バカリズム“編集なしロケ番組”の舞台裏 挑戦的姿勢に隠された入念な“段取り”
2017年05月29日 12:30
芸能
午後1時30分。小雨が降る中でリハーサル撮影がスタート。撮影は映像のブレを防ぐためステディカメラと呼ばれる特殊カメラによって行われ、カメラマンは機材が取り付けられたベストを着用して街を歩く。このステディカメラ、映画の撮影などで使用されることが多く、ロケ番組で使われることは非常に珍しい。重さは約20キロあり、これを担ぎながら30分間歩くとカメラマンの腰には相当の負担がかかるそうだ。
リハーサルでは今回のロケで取り上げる名店、おすすめスポットなど計15カ所を本番同様に撮影。テレビカメラを前に緊張する商店街の人々を、「間違っても大丈夫ですよ」「最高の笑顔ありがとうございます!」と撮影クルーがリラックスさせていた。また、途中で登場する小学校低学年ぐらいの男の子には「心の中で1、2と数えてからセリフを言おうか」とスタッフが丁寧に“演技指導”。第1回「西荻窪編」(4月3日)の放送でバカリズムが「劇団みたい」とVTRの感想を語っていたが、まさにその言葉通りの光景だった。
午後2時30分にリハーサル撮影が終了。スタッフ全員が集まって本番前の打ち合わせが行われる中、ストップウオッチを手にしたディレクターがVTRの“尺”について議論を交わしていた。「人によって話すスピードも違うので、リハーサルの後に急きょセリフを削ることもあります。やはり、皆さんカメラが来ると普段とは違いますからね」と語るのは番組プロデューサーで、テレビ東京制作局の荻野和人氏。「若いディレクターが担当した回では尺の計算を失敗したんです。30分に収めるために早送りを多用したのですが、あの回は我々も勉強になりました」と“失敗談”を明かす。
打ち合わせの結果、少し尺がオーバーしているという判断が下された。本番直前にもかかわらず、あるシーンがカットされることに。収録後に編集ができないため、撮影現場で編集作業が行われた形だ。
撮影日までの準備も入念。あるスタッフによると、少なくとも10回は下見のために商店街を訪れているという。

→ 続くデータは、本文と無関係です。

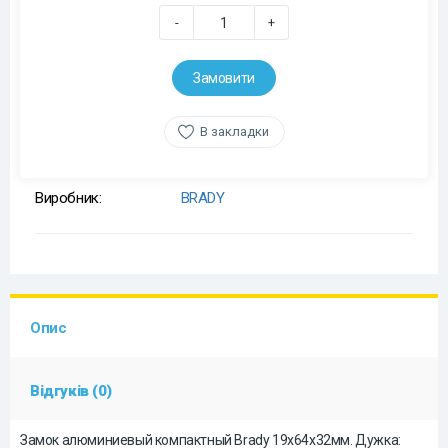
-
+
Замовити
В закладки
Виробник:
BRADY
Опис
Відгуків (0)
Замок алюминиевый компактный Brady 19х64х32мм. Дужка: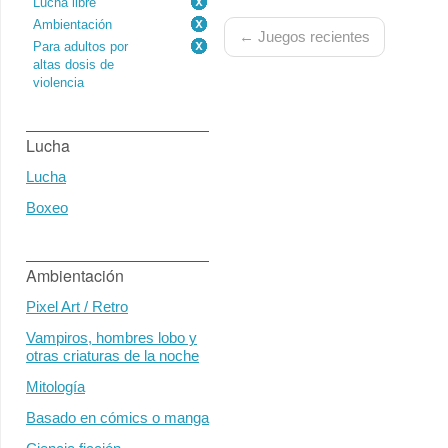
Lucha libre
Ambientación
← Juegos recientes
Para adultos por
altas dosis de
violencia
Lucha
Lucha
Boxeo
Ambientación
Pixel Art / Retro
Vampiros, hombres lobo y
otras criaturas de la noche
Mitología
Basado en cómics o manga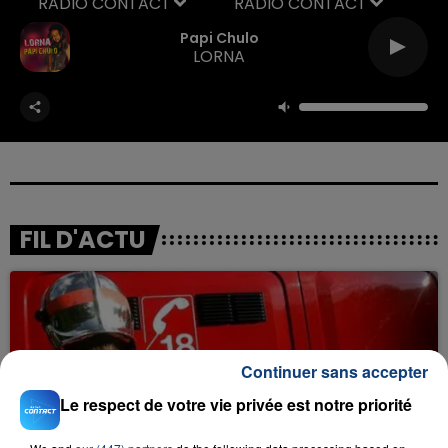
RADIO CONTACT
Papi Chulo
LORNA
FIL D'ACTU
Continuer sans accepter
Le respect de votre vie privée est notre priorité
23 juillet 2026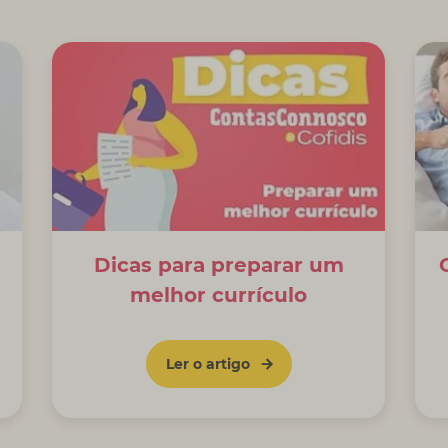
?
Dicas para preparar um
melhor currículo
Ler o artigo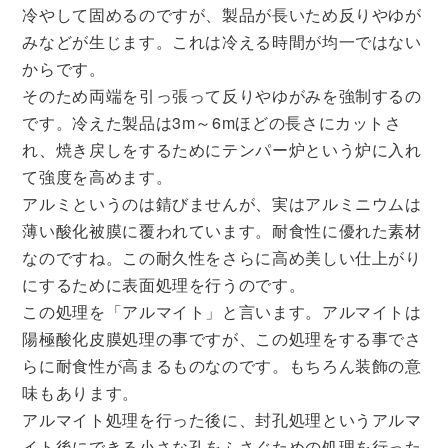
冷やして固めるのですが、製品が長いため反りやゆが
みなどが生じます。これは冷える時間が均一ではない
からです。
そのため両端を引っ張って反りやゆがみを強制するの
です。冷えた製品は3m～6mほどの長さにカットさ
れ、焼き戻しをするためにテンパー炉という炉に入れ
て強度を高めます。
アルミというのは錆びませんが、実はアルミニウムは
薄い酸化被膜に覆われています。耐食性に優れた素材
なのですね。この耐久性をさらに高め美しい仕上がり
にするために表面処理を行うのです。
この処理を「アルマイト」と言います。アルマイトは
陽極酸化皮膜処理の事ですが、この処理をする事でさ
らに耐食性が高まるものなのです。もちろん装飾の意
味もあります。
アルマイト処理を行った後に、封孔処理というアルマ
イト後にできる小さな孔をふさぐための処理を行った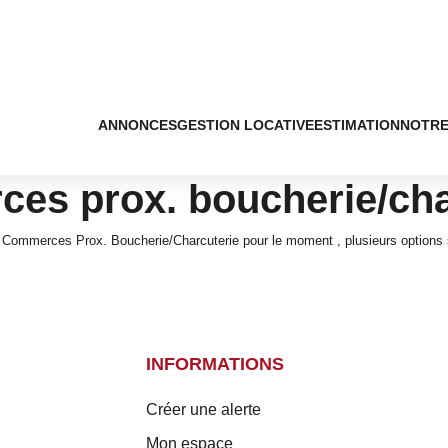
ANNONCES
GESTION LOCATIVE
ESTIMATION
NOTRE
es prox. boucherie/cha
 Commerces Prox. Boucherie/Charcuterie pour le moment , plusieurs options s
INFORMATIONS
Créer une alerte
Mon espace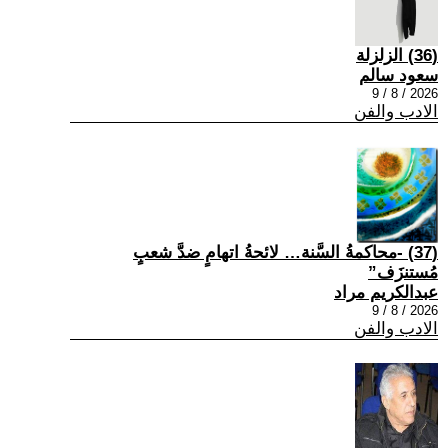
(36) الزلزلة
سعود سالم
2026 / 8 / 9
الادب والفن
(37) -محاكمةُ السَّنة… لائحةُ اتهامٍ ضدَّ شعبٍ
مُستنزَف”
عبدالكريم مراد
2026 / 8 / 9
الادب والفن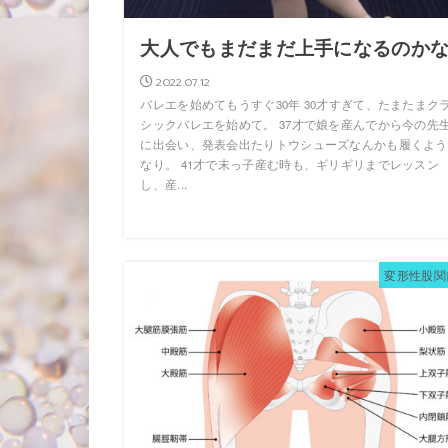
大人でもまだまだ上手になるのか
2022.07.12
バレエを始めてもうすぐ30年 30才すぎて、たまたまク
シックバレエを始めて。 37才で娘を産んでから今の先
に出会い、発表会出たりトウシューズなんかも履くよう
なり。 41才で末っ子産む時も、ギリギリまでレッスン
し、産...
変形性股関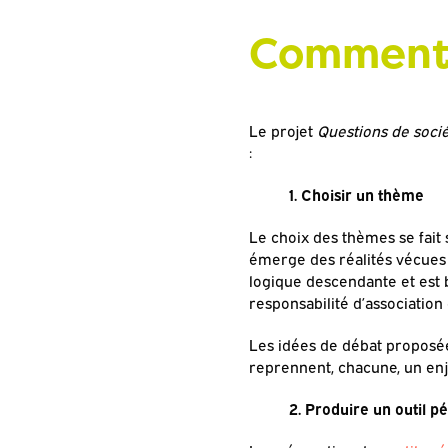
Comment
Le projet
Questions de soci
:
1. Choisir un thème
Le choix des thèmes se fait
émerge des réalités vécues 
logique descendante et est 
responsabilité d’associatio
Les idées de débat proposée
reprennent, chacune, un enj
2. Produire un outil 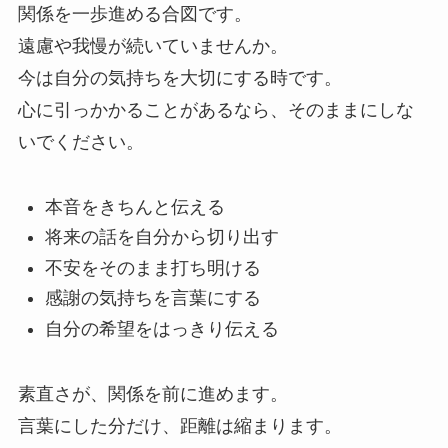
関係を一歩進める合図です。
遠慮や我慢が続いていませんか。
今は自分の気持ちを大切にする時です。
心に引っかかることがあるなら、そのままにしな
いでください。
本音をきちんと伝える
将来の話を自分から切り出す
不安をそのまま打ち明ける
感謝の気持ちを言葉にする
自分の希望をはっきり伝える
素直さが、関係を前に進めます。
言葉にした分だけ、距離は縮まります。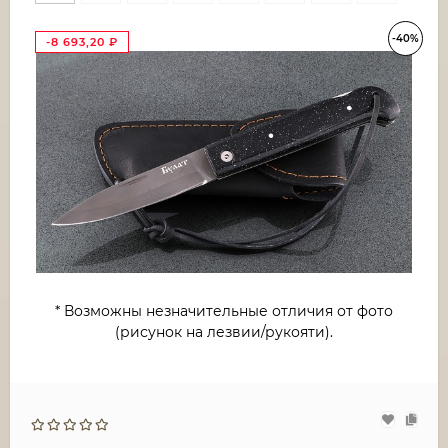
-40%
-8 693,20
₽
* Возможны незначительные отличия от фото
(рисунок на лезвии/рукояти).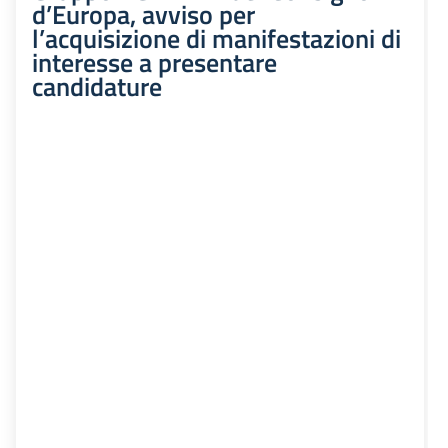
d’Europa, avviso per
l’acquisizione di manifestazioni di
interesse a presentare
candidature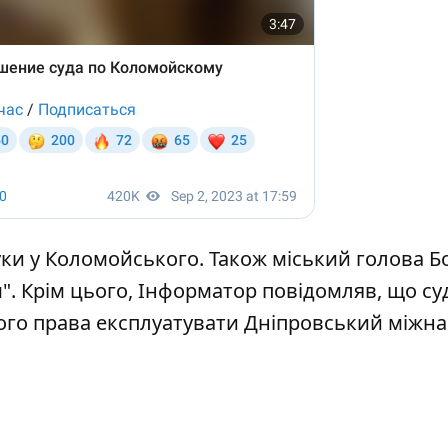
ки у Коломойського.
Також міський голова Б
"
. Крім цього, Інформатор повідомляв, що су
го права експлуатувати
Дніпровський міжн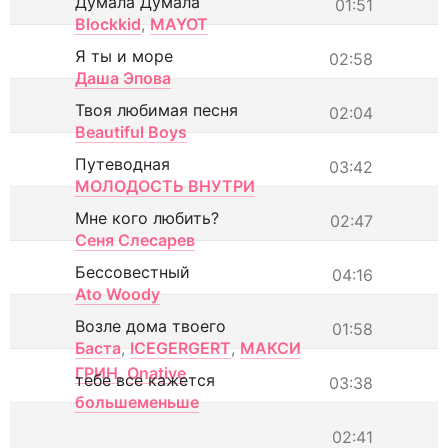
Думала Думала
01:51
Blockkid
,
MAYOT
Я ты и море
02:58
Даша Эпова
Твоя любимая песня
02:04
Beautiful Boys
Путеводная
03:42
МОЛОДОСТЬ ВНУТРИ
Мне кого любить?
02:47
Сеня Слесарев
Бессовестный
04:16
Ato Woody
Возле дома твоего
01:58
Баста
,
ICEGERGERT
,
МАКСИ
ГРИН
,
Onative
тебе все кажется
03:38
большеменьше
02:41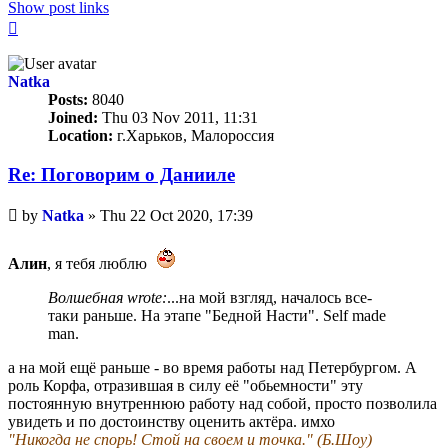
Show post links
Top
Natka
Posts:
8040
Joined:
Thu 03 Nov 2011, 11:31
Location:
г.Харьков, Малороссия
Re: Поговорим o Данииле
Unread
by
Natka
»
Thu 22 Oct 2020, 17:39
post
Aлин
, я тебя люблю
Волшебная wrote:
...на мой взгляд, началось все-
таки раньше. На этапе "Бедной Насти". Self made
man.
а на мой ещё раньше - во время работы над Петербургом. А
роль Корфа, отразившая в силу её "обьемности" эту
постоянную внутреннюю работу над собой, просто позволила
увидеть и по достоинству оценить актёра. имхо
"Никогда не спорь! Стой на своем и точка." (Б.Шоу)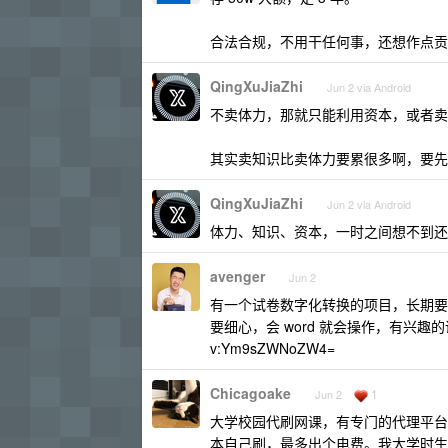
合法合规，不用干任何事，还想作点贡
QingXuJiaZhi
Jun 2 via Android
不卖体力，那就只能利用资本，或者卖
其实卖知识比卖体力要累很多啊，要先
QingXuJiaZhi
Jun 2 via Android
体力、知识、资本，一时之间想不到还
avenger
Jun 2
有一个试卷数字化转换的项目，长期要兼职
要细心，会 word 就会操作，有兴趣
v:Ym9sZWNoZW4=
Chicagoake
1
Jun 2
大学校园代刷网课，有专门的代理平台
本自己刷，最多出个电费。我大学时生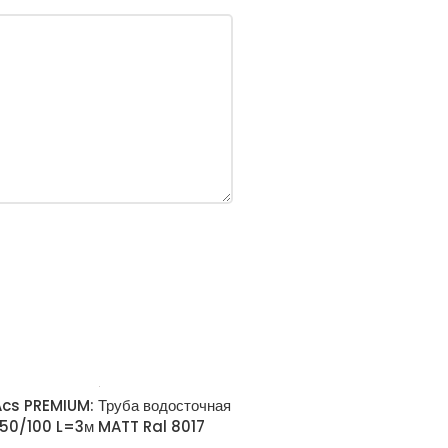
cs PREMIUM: Труба водосточная
150/100 L=3м MATT Ral 8017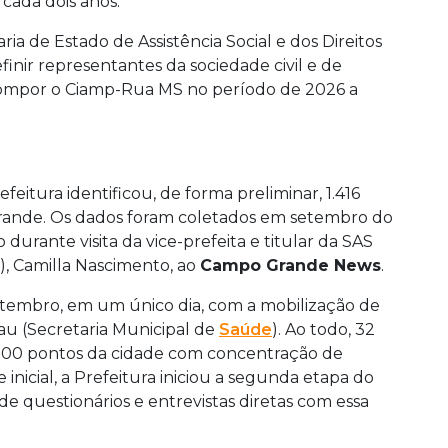
 cada dois anos.
ria de Estado de Assistência Social e dos Direitos
inir representantes da sociedade civil e de
o compor o Ciamp-Rua MS no período de 2026 a
feitura identificou, de forma preliminar, 1.416
rande. Os dados foram coletados em setembro do
durante visita da vice-prefeita e titular da SAS
l), Camilla Nascimento, ao
Campo Grande News
.
setembro, em um único dia, com a mobilização de
sau (Secretaria Municipal de
Saúde
). Ao todo, 32
00 pontos da cidade com concentração de
 inicial, a Prefeitura iniciou a segunda etapa do
e questionários e entrevistas diretas com essa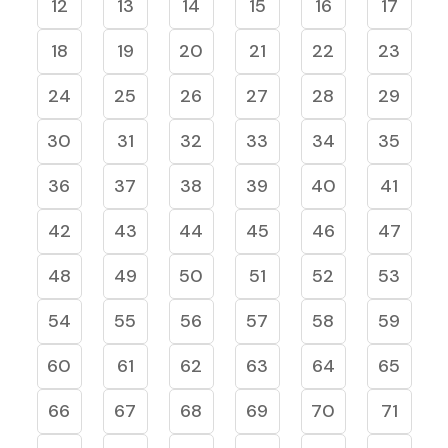
12
13
14
15
16
17
18
19
20
21
22
23
24
25
26
27
28
29
30
31
32
33
34
35
36
37
38
39
40
41
42
43
44
45
46
47
48
49
50
51
52
53
54
55
56
57
58
59
60
61
62
63
64
65
66
67
68
69
70
71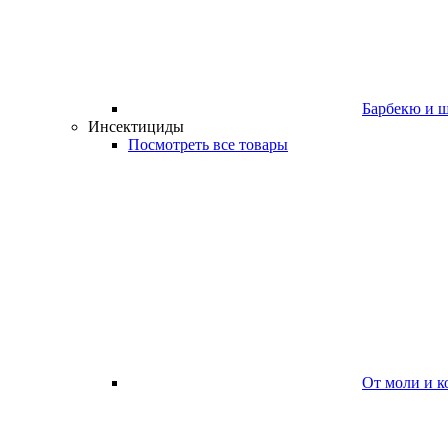
Барбекю и 
Инсектициды
Посмотреть все товары
От моли и к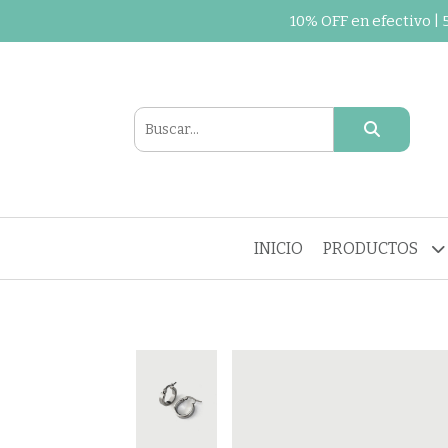
10% OFF en efectivo |
INICIO
PRODUCTOS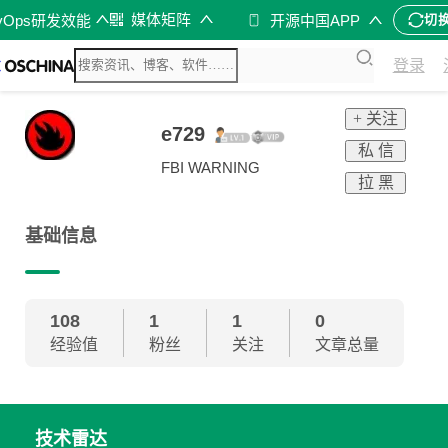
媒体矩阵
vOps研发效能
开源中国APP
切
登录
+ 关注
e729
私 信
FBI WARNING
拉 黑
基础信息
108
1
1
0
经验值
粉丝
关注
文章总量
技术雷达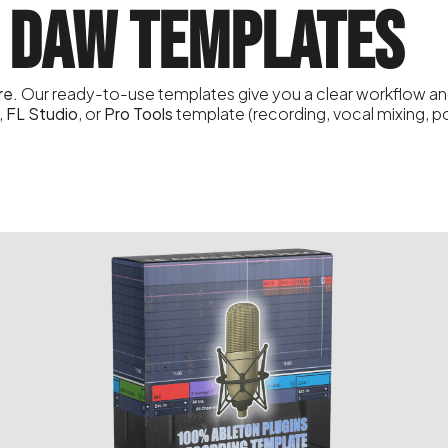
DAW TEMPLATES
re.
Our ready-to-use templates give you a clear workflow a
,
FL Studio
, or
Pro Tools
template (recording, vocal mixing, p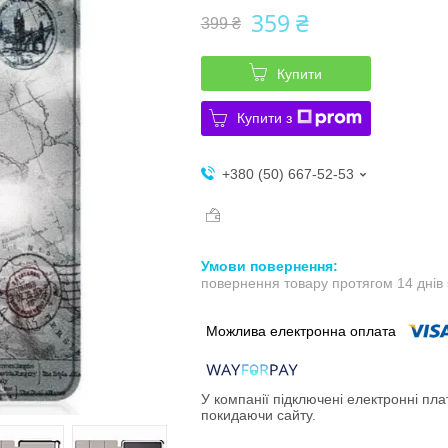
359 ₴
399 ₴
Купити
Купити з
+380 (50) 667-52-53
повернення товару протягом 14 днів
У компанії підключені електронні пла
покидаючи сайту.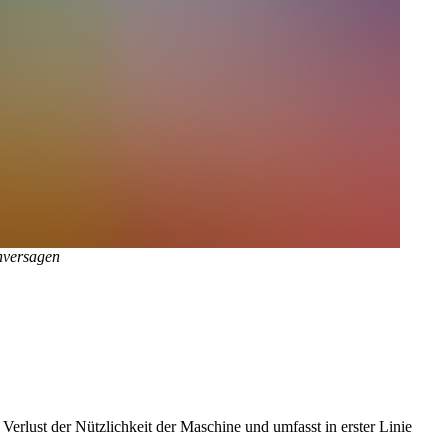
nversagen
Verlust der Nützlichkeit der Maschine und umfasst in erster Linie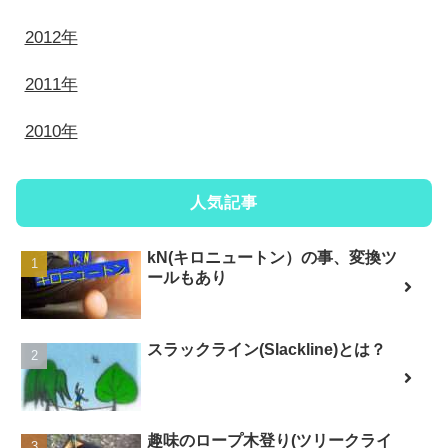
2012年
2011年
2010年
人気記事
kN(キロニュートン）の事、変換ツ
ールもあり
スラックライン(Slackline)とは？
趣味のロープ木登り(ツリークライ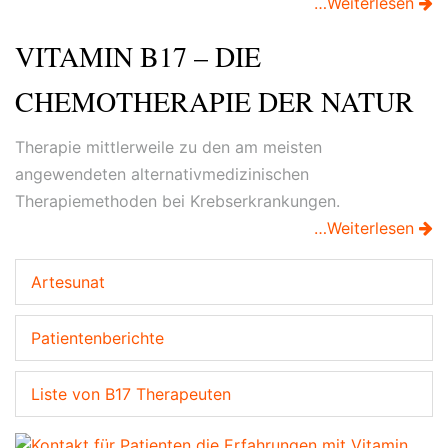
…Weiterlesen
VITAMIN B17 – DIE
CHEMOTHERAPIE DER NATUR
Therapie mittlerweile zu den am meisten
angewendeten alternativmedizinischen
Therapiemethoden bei Krebserkrankungen.
…Weiterlesen
Artesunat
Patientenberichte
Liste von B17 Therapeuten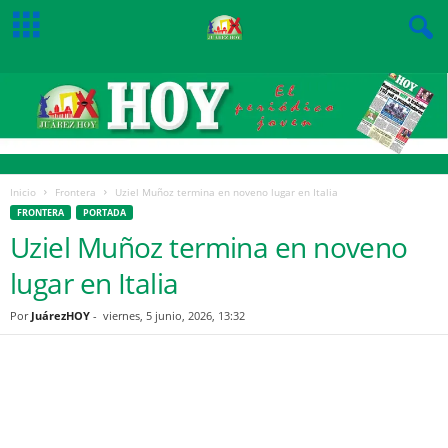
Inicio
Frontera
Uziel Muñoz termina en noveno lugar en Italia
FRONTERA
PORTADA
Uziel Muñoz termina en noveno
lugar en Italia
Por
JuárezHOY
-
viernes, 5 junio, 2026, 13:32
Facebook
Twitter
Pinterest
WhatsApp
Email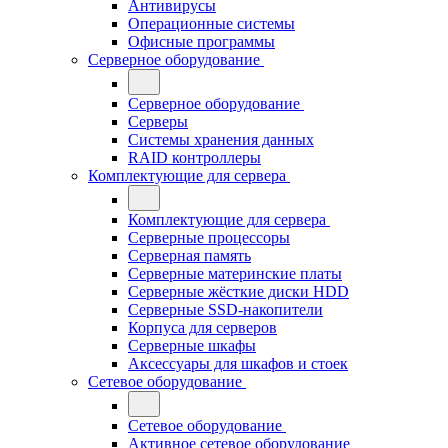
Антивирусы
Операционные системы
Офисные программы
Серверное оборудование
Серверное оборудование
Серверы
Системы хранения данных
RAID контроллеры
Комплектующие для сервера
Комплектующие для сервера
Серверные процессоры
Серверная память
Серверные материнские платы
Серверные жёсткие диски HDD
Серверные SSD-накопители
Корпуса для серверов
Серверные шкафы
Аксессуары для шкафов и стоек
Сетевое оборудование
Сетевое оборудование
Активное сетевое оборудование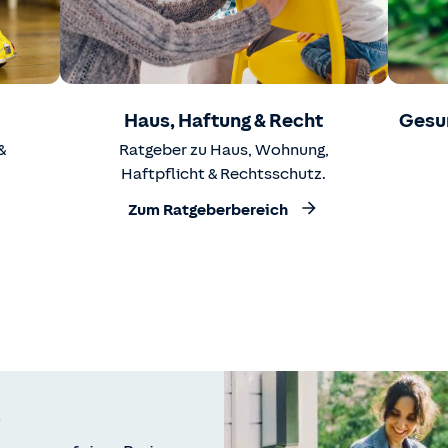
Haus, Haftung & Recht
Gesu
&
Ratgeber zu Haus, Wohnung,
Haftpflicht & Rechtsschutz.
Zum Ratgeberbereich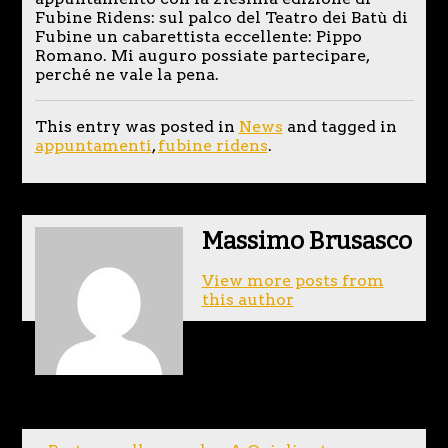
Fubine Ridens: sul palco del Teatro dei Batù di
Fubine un cabarettista eccellente: Pippo
Romano. Mi auguro possiate partecipare,
perché ne vale la pena.
This entry was posted in
News
and tagged in
appuntamenti
,
fubine ridens
.
Massimo Brusasco
View more posts from
this author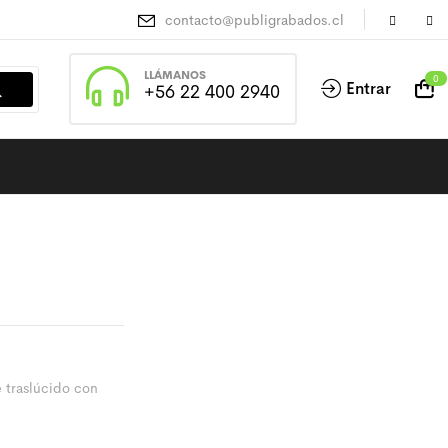
contacto@publigrabados.cl
LLÁMANOS
0
Entrar
+56 22 400 2940
e traslúcido con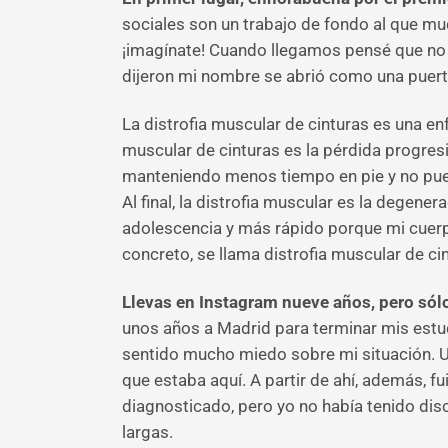
sociales son un trabajo de fondo al que mu
¡imagínate! Cuando llegamos pensé que no 
dijeron mi nombre se abrió como una puerta,
La distrofia muscular de cinturas es una e
muscular de cinturas es la pérdida progres
manteniendo menos tiempo en pie y no pue
Al final, la distrofia muscular es la degene
adolescencia y más rápido porque mi cuerpo
concreto, se llama distrofia muscular de ci
Llevas en Instagram nueve años, pero sól
unos años a Madrid para terminar mis estu
sentido mucho miedo sobre mi situación. Un
que estaba aquí. A partir de ahí, además, 
diagnosticado, pero yo no había tenido di
largas.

「撮影中に何か起こったときにフォローしてくれるタレントさんもいませんし、少ない人数で60〜70人の出演者をまとめないといけない。スタッフ一人一人の役割がすごく大きいですね」と苦労を語る。
打ち合わせを終え、午後3時15分に本番撮影がスタート…といきたいところだったが、雨足が強くなったためスタート地点の商店街入り口でしばらく待機することに。撮影が悪天候に見舞われたのは今回が初めてなのだとか。
ロケ中止という最悪の展開も脳裏をよぎったが、幸いにも雨は弱まり、当初の予定からおよそ15分遅れた午後3時30分すぎに本番撮影がスタート。入念な“段取り”の甲斐あって大きなハプニングもなくこの日の撮影は終了し、荻野氏は「満足です。ハプニングが起こることも番組の味ですけど、味が濃すぎてもいけないので」と“撮れ高”に充実の表情を浮かべていた。
30分長回しの映像をほぼノーカット放送。一見いい加減にも思える斬新な試みの裏側には、番組スタッフの入念な下準備が隠されていた。